People with HIV were 52% less likely to die when they consistently took statins and 73% less likely when they regularly used other types of lipid-lowering medications, such as ezetimibe (Zetia), fibrates, niacin or fish oil, compared with people who received no treatment, according to data published in BMC Infectious Diseases.
The data comprise the experiences of 23,276 U.S. military veterans who received care through the Veterans Health Administration between 1996 and 2011. All the veterans were on antiretroviral (ARV) treatment and had an undetectable viral load. Notably, this study was done in before the era of modern ARVs, when many HIV drugs had severe side effects and sometimes couldn’t fully control the virus. And it was done before the advent of new drugs such as Descovy (tenofovir alafenamide/emtricitabine), which has been associated with increased statin use due to elevated lipid levels in people using it for HIV treatment or pre-exposure prophylaxis (PrEP).
Henning Drechsler, MD, an associate professor of internal medicine at the University of Texas Southwestern Medical Center, and colleagues looked back at these veterans’ medical records from the date of their first undetectable viral load test until five years later, death, loss to follow-up or 2012, whichever came first. Then they ascertained the participants’ medical conditions using their records as well as prescriptions for medications like statins, aspirin, niacin, fish oil and other non-statin lipid-lowering therapies. When people died, the records did not include a cause of death, so the researchers worked backward from recent diagnoses of AIDS-defining and non–AIDS-defining cancers, heart attacks, strokes, infections and other potential causes of death.
They then put all this data together and looked for trends in mortality associated with certain treatments for heart disease. What they found was that one in five veterans (4,622, or 20%) died during the analysis period—a rate three times higher than their peers without HIV who were matched for age, race, sex and the time period. Half of the deaths were among people who no longer had an undetectable viral load, and nearly three out of four of these deaths were among people who experienced cardiovascular events, prior infections or cancer.
What’s more, the prevalence of heart and vascular disease rose, from 14% overall at baseline to 27% at the end of the analysis period. And while 42% of participants had ever taken a lipid-lowering therapy of any kind, ongoing use varied by type of therapy. People who took statins did so for 54% of the follow-up time, those who took non-statin therapies did so for 45% of follow-up time and those who took aspirin did so for 30% of the time.
In the end, people who had taken any lipid-lowering therapy in the past year saw their risk of death drop. But timing and consistent use were key. People who’d used any therapy in the past didn’t see a significant benefit, and those who did so inconsistently during the past year saw only a modest benefit.
But when they’d taken it in the last year or were currently taking it, death rates decreased.
But when people took the medications consistently, death rates decreased, and the effect depended on the type of therapy.There was no apparent benefit for people taking anti-hypertensives (blood pressure medications) or aspirin. Consistent use of statins was associated a 52% reduction in mortality. People who consistently used non-statin therapies like niacin, fish oil or fibrates saw the greatest risk reduction: they were 73% less likely to die. Those who used a combination of statins and other lipid-lowering therapies saw a 66% reduction.

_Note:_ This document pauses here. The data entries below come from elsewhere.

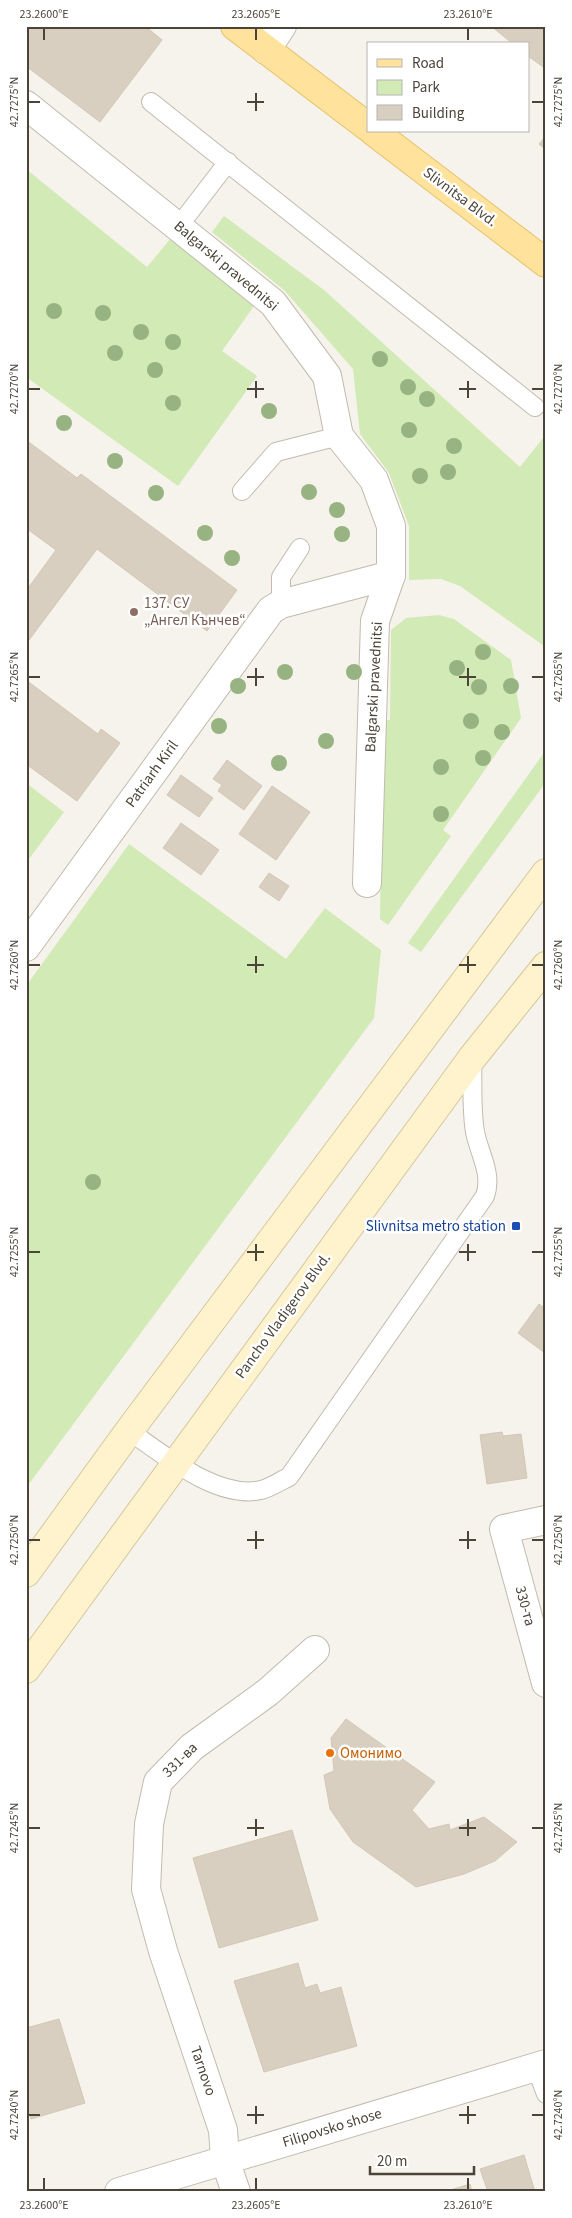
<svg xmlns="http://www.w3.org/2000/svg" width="572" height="2218" font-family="'Source Sans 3',sans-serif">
  <rect width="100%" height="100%" fill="#f6f3ec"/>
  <g fill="#d2eab5">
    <polygon points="26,169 147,267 171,238 254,306 222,351 257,376 178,486 26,377"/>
    <polygon points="224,216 324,290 520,467 546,434 546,656 544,646 460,586 441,579 409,580 409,526 389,473 360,434 353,369 284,290 212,232"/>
    <polygon points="439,615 454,619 511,660 521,718 443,830 451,836 388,925 380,919 383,720 390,720 391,630 406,618"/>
    <polygon points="546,750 546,782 421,952 408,943"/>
    <polygon points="26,783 64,812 26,863"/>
    <polygon points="129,844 286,959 325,908 381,950 374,1018 26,1488 26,986"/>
  </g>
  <g fill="#d8cfc1" stroke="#d3c7b4">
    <polygon points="26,26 145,26 162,40 100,122 26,66"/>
    <polygon points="491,26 536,26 541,30 546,26 546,69 528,56 528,44 513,44"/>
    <polygon points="546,136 546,150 539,144"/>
    <polygon points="26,440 77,478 81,474 237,590 207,631 97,549 26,644 26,591 56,550 26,528"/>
    <polygon points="26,680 98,734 101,729 120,743 77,801 26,764"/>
    <polygon points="227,760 262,786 244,810 218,791 222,785 213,779"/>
    <polygon points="181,775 213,798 199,817 167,795"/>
    <polygon points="272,786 310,812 276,860 239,834"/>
    <polygon points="181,823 219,850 201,875 163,848"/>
    <polygon points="269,873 289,886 279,901 259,887"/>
    <polygon points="539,1304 546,1309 545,1353 518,1333"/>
    <polygon points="502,1432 503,1436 521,1434 527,1478 487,1484 480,1435"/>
    <polygon points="346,1719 435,1782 412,1810 429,1829 449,1824 450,1830 484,1817 517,1842 495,1861 464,1874 416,1887 353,1842 330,1809 324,1775 334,1771 331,1738"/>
    <polygon points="292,1830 318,1920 219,1948 193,1858"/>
    <polygon points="298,1963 305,1988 317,1984 320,1993 341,1987 357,2046 264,2072 234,1981"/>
    <polygon points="59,2019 85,2103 31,2119 26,2104 26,2028"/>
    <polygon points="524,2155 535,2192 488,2192 480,2169"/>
    <polygon points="470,2184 472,2192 444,2192"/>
  </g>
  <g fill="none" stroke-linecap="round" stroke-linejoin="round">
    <defs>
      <g id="lane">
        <polyline points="151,102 535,407"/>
        <polyline points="178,227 228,162"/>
        <polyline points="242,491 276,452 339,436"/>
        <polyline points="281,604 281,577 300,548"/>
        <path d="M129 1431C163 1454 217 1500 261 1490 270 1488 280 1481 289 1477L485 1196C493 1174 479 1153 475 1132 471 1108 473 1082 472 1058"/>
        <polyline points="536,2067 546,2094"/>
      </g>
      <g id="street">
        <polyline points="266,50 282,26"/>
        <polyline points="26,105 273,303 327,376 339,436 374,480 391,526 391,575 375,621 367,883"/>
        <polyline points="26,947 271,610 281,604 391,575"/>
        <polyline points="546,1520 504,1529 546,1683"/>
        <polyline points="119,2192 546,2064"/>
        <polyline points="236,2192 225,2160 223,2130 163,1951 146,1889 149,1824 158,1782 192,1747 268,1692 315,1650"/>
      </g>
      <g id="secondary">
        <polyline points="26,1573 129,1431 546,873"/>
        <polyline points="26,1669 472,1058 546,966"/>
      </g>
      <g id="primary">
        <polyline points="235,26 368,127"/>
        <polyline points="373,131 546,263"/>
      </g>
    </defs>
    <use href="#lane" stroke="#c2bbae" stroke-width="20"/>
    <use href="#street" stroke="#c2bbae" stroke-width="30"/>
    <use href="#secondary" stroke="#d6c79b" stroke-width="30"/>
    <use href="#primary" stroke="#e6c16a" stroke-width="30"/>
    <use href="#lane" stroke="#fff" stroke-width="18"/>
    <use href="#street" stroke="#fff" stroke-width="28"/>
    <use href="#secondary" stroke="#fff3cd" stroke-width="28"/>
    <use href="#primary" stroke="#ffe39c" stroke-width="28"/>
  </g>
  <g fill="#97b381">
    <circle cx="54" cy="311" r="8"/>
    <circle cx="103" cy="313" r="8"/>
    <circle cx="141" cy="332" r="8"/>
    <circle cx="173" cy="342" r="8"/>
    <circle cx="115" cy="353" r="8"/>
    <circle cx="380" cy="359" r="8"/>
    <circle cx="155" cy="370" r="8"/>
    <circle cx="408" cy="387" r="8"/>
    <circle cx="427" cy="399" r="8"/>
    <circle cx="173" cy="403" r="8"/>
    <circle cx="269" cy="411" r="8"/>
    <circle cx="64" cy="423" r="8"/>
    <circle cx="409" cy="430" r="8"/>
    <circle cx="454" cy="446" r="8"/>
    <circle cx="115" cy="461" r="8"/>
    <circle cx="448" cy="472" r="8"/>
    <circle cx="420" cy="476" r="8"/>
    <circle cx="309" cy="492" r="8"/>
    <circle cx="156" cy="493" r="8"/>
    <circle cx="337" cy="510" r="8"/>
    <circle cx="205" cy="533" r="8"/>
    <circle cx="342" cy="534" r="8"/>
    <circle cx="232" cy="558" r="8"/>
    <circle cx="483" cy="652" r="8"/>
    <circle cx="457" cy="668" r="8"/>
    <circle cx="285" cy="672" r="8"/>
    <circle cx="354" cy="672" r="8"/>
    <circle cx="238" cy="686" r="8"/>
    <circle cx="511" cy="686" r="8"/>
    <circle cx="479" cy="687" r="8"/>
    <circle cx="471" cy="721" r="8"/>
    <circle cx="219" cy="726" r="8"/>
    <circle cx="502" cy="732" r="8"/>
    <circle cx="326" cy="741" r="8"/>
    <circle cx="483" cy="758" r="8"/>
    <circle cx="279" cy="763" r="8"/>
    <circle cx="441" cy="767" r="8"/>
    <circle cx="441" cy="814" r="8"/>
    <circle cx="93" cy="1182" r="8"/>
  </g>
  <path fill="none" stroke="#4b4439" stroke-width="2" d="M44 28V40M256 28V40M468 28V40M256 93V111M28 102H40M247 102H264M532 102H544M256 381V398M468 381V398M28 389H40M247 389H264M459 389H476M532 389H544M256 668V686M468 668V686M28 677H40M247 677H264M459 677H476M532 677H544M256 956V973M468 956V973M28 965H40M247 965H264M459 965H476M532 965H544M256 1244V1261M468 1244V1261M28 1252H40M247 1252H264M459 1252H476M532 1252H544M256 1531V1549M468 1531V1549M28 1540H40M247 1540H264M459 1540H476M532 1540H544M256 1819V1836M468 1819V1836M28 1828H40M247 1828H264M459 1828H476M532 1828H544M256 2106V2124M468 2106V2124M28 2115H40M247 2115H264M459 2115H476M532 2115H544M44 2178V2190M256 2178V2190M468 2178V2190"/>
  <circle fill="#8d6e63" stroke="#fff" stroke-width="2" cx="134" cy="612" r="5"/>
  <rect fill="#1a4fb4" stroke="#fff" stroke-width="2" x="511" y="1221" width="10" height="10" rx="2.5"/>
  <circle fill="#e8710a" stroke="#fff" stroke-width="2" cx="330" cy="1753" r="5"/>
  <g text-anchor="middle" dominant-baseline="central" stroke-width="5" stroke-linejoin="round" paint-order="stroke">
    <g font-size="15" fill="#4b4439" stroke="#fff">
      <text transform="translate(460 197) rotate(37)">Slivnitsa Blvd.</text>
      <text transform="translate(226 266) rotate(40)">Balgarski pravednitsi</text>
      <text transform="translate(374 687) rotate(-87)">Balgarski pravednitsi</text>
      <text transform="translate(152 774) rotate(-54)">Patriarh Kiril</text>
      <text transform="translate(283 1316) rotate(-54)">Pancho Vladigerov Blvd.</text>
      <text transform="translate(525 1606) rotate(75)">330-та</text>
      <text transform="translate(180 1760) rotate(-44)">331-ва</text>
      <text transform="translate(203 2071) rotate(71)">Tarnovo</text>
      <text transform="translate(332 2128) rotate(-17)">Filipovsko shose</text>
    </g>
    <g font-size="15" fill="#785e54" stroke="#fff" text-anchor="start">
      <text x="144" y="603">137. СУ<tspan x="144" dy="17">„Ангел Кънчев“</tspan></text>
    </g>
    <g font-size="15" fill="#164399" stroke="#fff" text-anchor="end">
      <text x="506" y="1226">Slivnitsa metro station</text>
    </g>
    <g font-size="15" fill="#c56008" stroke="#fff" text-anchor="start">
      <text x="340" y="1753">Омонимо</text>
    </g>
  </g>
  <rect width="572" height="2218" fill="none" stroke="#ffffff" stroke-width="55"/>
  <rect x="367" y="42" width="162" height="90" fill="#ffffff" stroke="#b7b4b0"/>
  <rect x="377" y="59" width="25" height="8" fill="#ffe39c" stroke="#b7b4b0"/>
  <text x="412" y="68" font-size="15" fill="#4b4439">Road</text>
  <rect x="377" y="80" width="25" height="15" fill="#d2eab5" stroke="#b7b4b0"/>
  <text x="412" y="92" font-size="15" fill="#4b4439">Park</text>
  <rect x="377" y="105" width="25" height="15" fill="#d8cfc1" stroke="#b7b4b0"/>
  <text x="412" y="118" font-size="15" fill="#4b4439">Building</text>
  <path d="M370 2166v8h104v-8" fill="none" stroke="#4b4439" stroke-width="2.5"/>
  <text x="377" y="2166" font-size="15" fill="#4b4439" stroke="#ffffff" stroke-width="4" paint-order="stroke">20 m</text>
  <rect x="28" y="28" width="516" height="2162" fill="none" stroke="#4b4439" stroke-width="2"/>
  <g font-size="12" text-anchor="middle" fill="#4b4439">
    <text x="44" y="18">23.2600°E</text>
    <text x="256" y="18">23.2605°E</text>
    <text x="468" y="18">23.2610°E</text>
    <text transform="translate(14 102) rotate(-90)" y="4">42.7275°N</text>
    <text transform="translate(558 102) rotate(-90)" y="4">42.7275°N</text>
    <text transform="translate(14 389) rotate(-90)" y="4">42.7270°N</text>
    <text transform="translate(558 389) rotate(-90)" y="4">42.7270°N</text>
    <text transform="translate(14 677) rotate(-90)" y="4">42.7265°N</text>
    <text transform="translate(558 677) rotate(-90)" y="4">42.7265°N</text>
    <text transform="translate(14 965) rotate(-90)" y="4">42.7260°N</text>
    <text transform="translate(558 965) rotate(-90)" y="4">42.7260°N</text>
    <text transform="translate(14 1252) rotate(-90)" y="4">42.7255°N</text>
    <text transform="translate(558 1252) rotate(-90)" y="4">42.7255°N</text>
    <text transform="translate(14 1540) rotate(-90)" y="4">42.7250°N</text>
    <text transform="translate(558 1540) rotate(-90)" y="4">42.7250°N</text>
    <text transform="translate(14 1828) rotate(-90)" y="4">42.7245°N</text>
    <text transform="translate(558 1828) rotate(-90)" y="4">42.7245°N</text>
    <text transform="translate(14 2115) rotate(-90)" y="4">42.7240°N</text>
    <text transform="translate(558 2115) rotate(-90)" y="4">42.7240°N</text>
    <text x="44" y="2209">23.2600°E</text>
    <text x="256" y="2209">23.2605°E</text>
    <text x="468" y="2209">23.2610°E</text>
  </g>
</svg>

Of course, this was association. As this was a retrospective study and not a randomized controlled trial (the gold standard of medical research) or a prospective study (which enrolls people and follows them over time), it’s hard to know whether these drops really were attributable to the lipid-lowering therapies. Plus, the study was based on data from the early ARV era; therefore, it isn’t clear how relevant the results are today. And almost all the participants were men—but women living with HIV also have higher rate of heart attacks than their peers. The REPRIEVE study, a randomized controlled trial of statin use in people with HIV, is underway and will provide more information.
“Still, the magnitude of the mortality benefit during consistent statin-free lipid-lowering therapy use was unexpected and sharply contrasted with only moderately reduced mortality risk for inconsistent use—for which no reduced [cardiovascular disease] risk was observed,” wrote Drechsler and colleagues.